#### SUPPLIED RECORDS
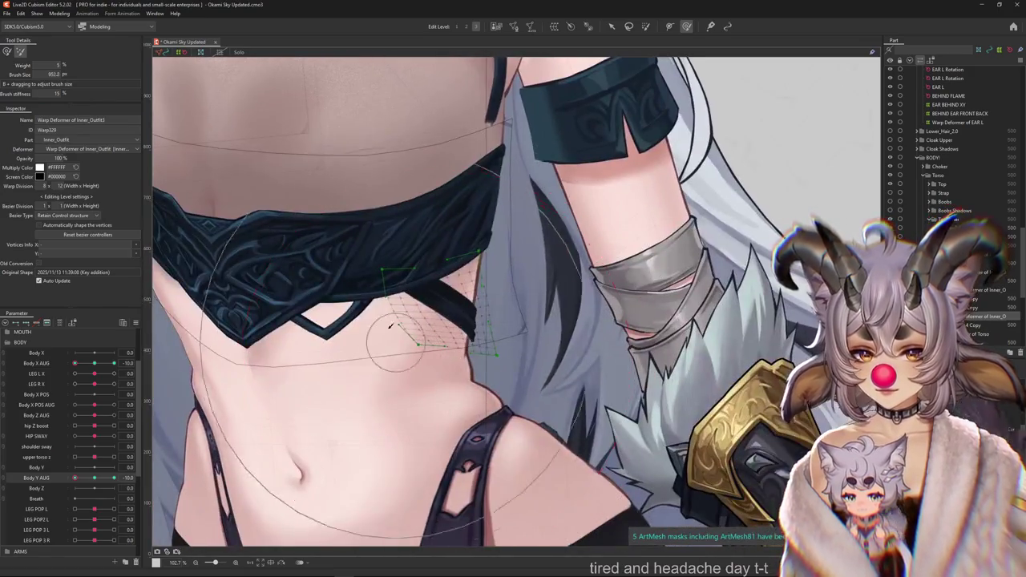
{"action": "left_click_drag", "start_coordinate": [474, 55], "coordinate": [477, 29]}
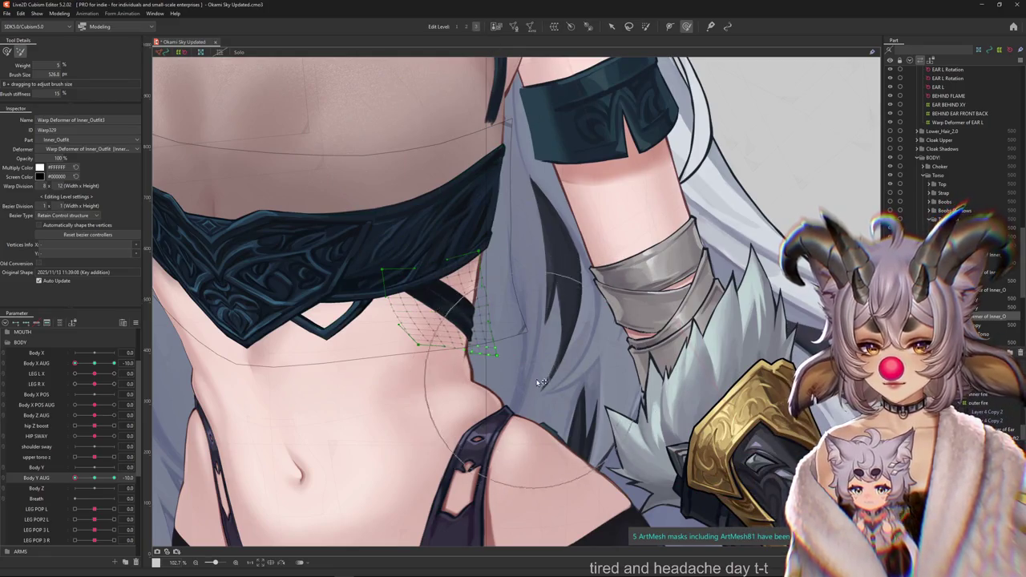
{"action": "left_click_drag", "start_coordinate": [236, 380], "coordinate": [291, 410]}
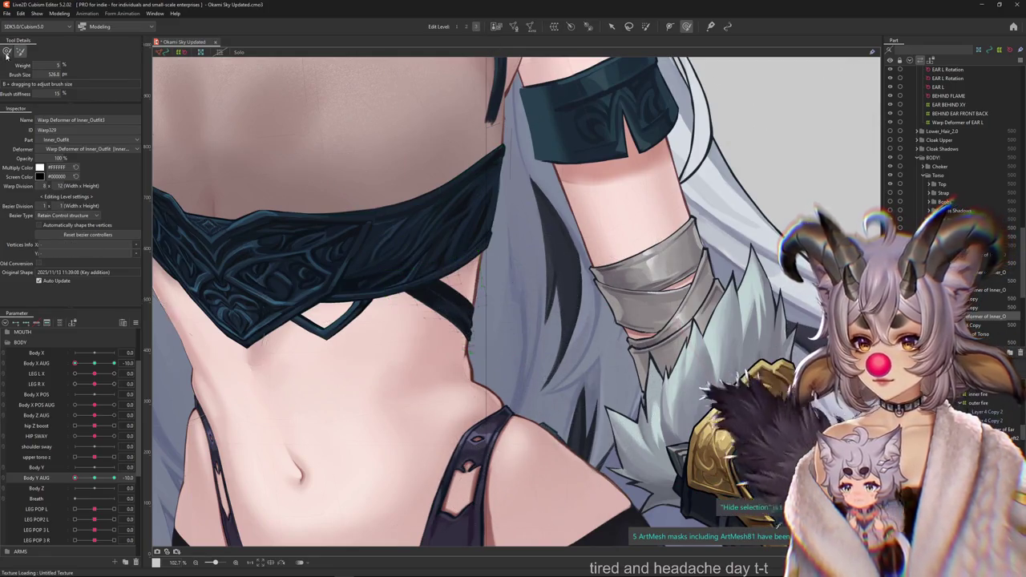
{"action": "key", "text": "ctrl+h"}
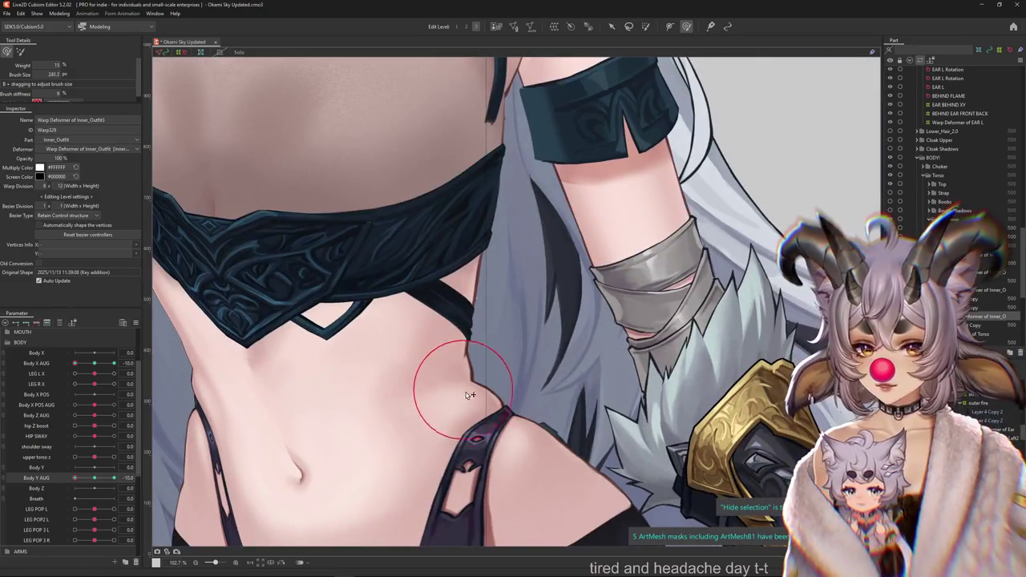
{"action": "left_click_drag", "start_coordinate": [476, 335], "coordinate": [428, 290]}
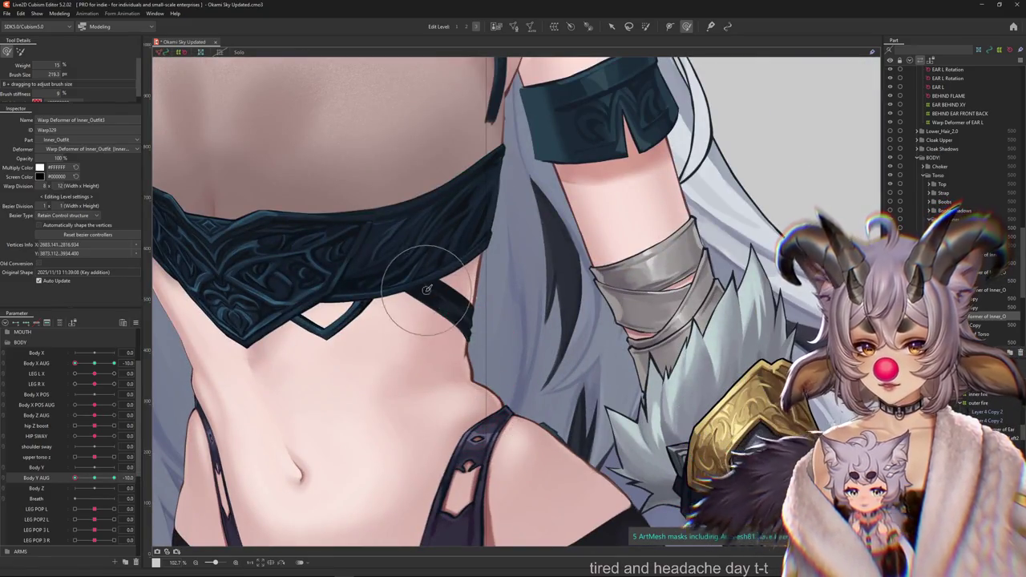
{"action": "left_click_drag", "start_coordinate": [297, 374], "coordinate": [361, 417]}
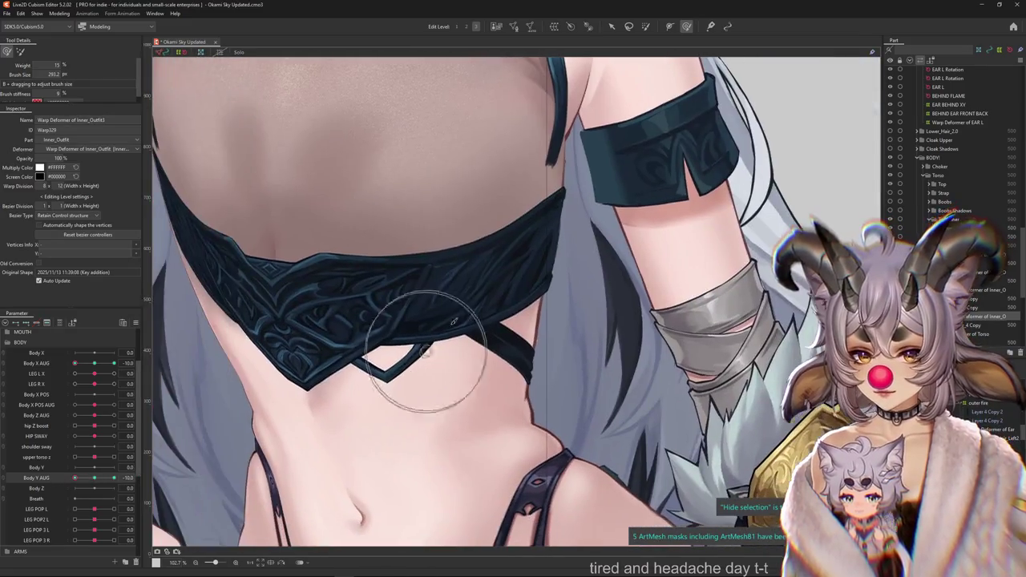
{"action": "scroll", "coordinate": [469, 306], "scroll_direction": "up", "scroll_amount": 2}
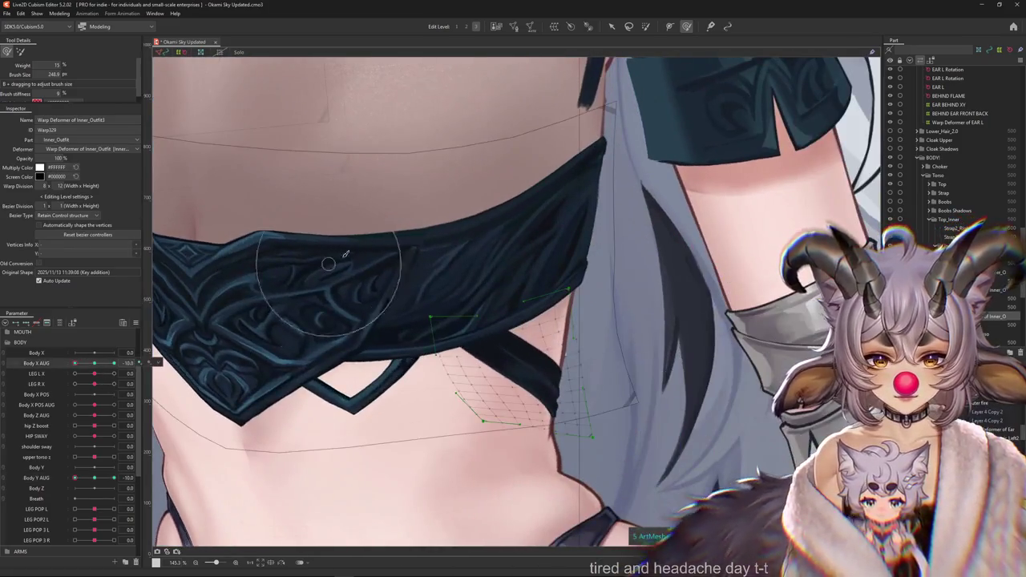
- Enlarge the deform brush and return Body Y AUG to -10 after previewing the pose
{"action": "left_click_drag", "start_coordinate": [369, 296], "coordinate": [393, 314]}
########
▸ **WORK TASK**
Print the material verbatim; drop the pictures.

▸ **EXERCISE OUTPUT**
{"action": "left_click_drag", "start_coordinate": [474, 55], "coordinate": [477, 29]}
{"action": "left_click_drag", "start_coordinate": [236, 380], "coordinate": [291, 410]}
{"action": "key", "text": "ctrl+h"}
{"action": "left_click_drag", "start_coordinate": [476, 335], "coordinate": [428, 290]}
{"action": "left_click_drag", "start_coordinate": [297, 374], "coordinate": [361, 417]}
{"action": "scroll", "coordinate": [469, 306], "scroll_direction": "up", "scroll_amount": 2}
- Enlarge the deform brush and return Body Y AUG to -10 after previewing the pose
{"action": "left_click_drag", "start_coordinate": [369, 296], "coordinate": [393, 314]}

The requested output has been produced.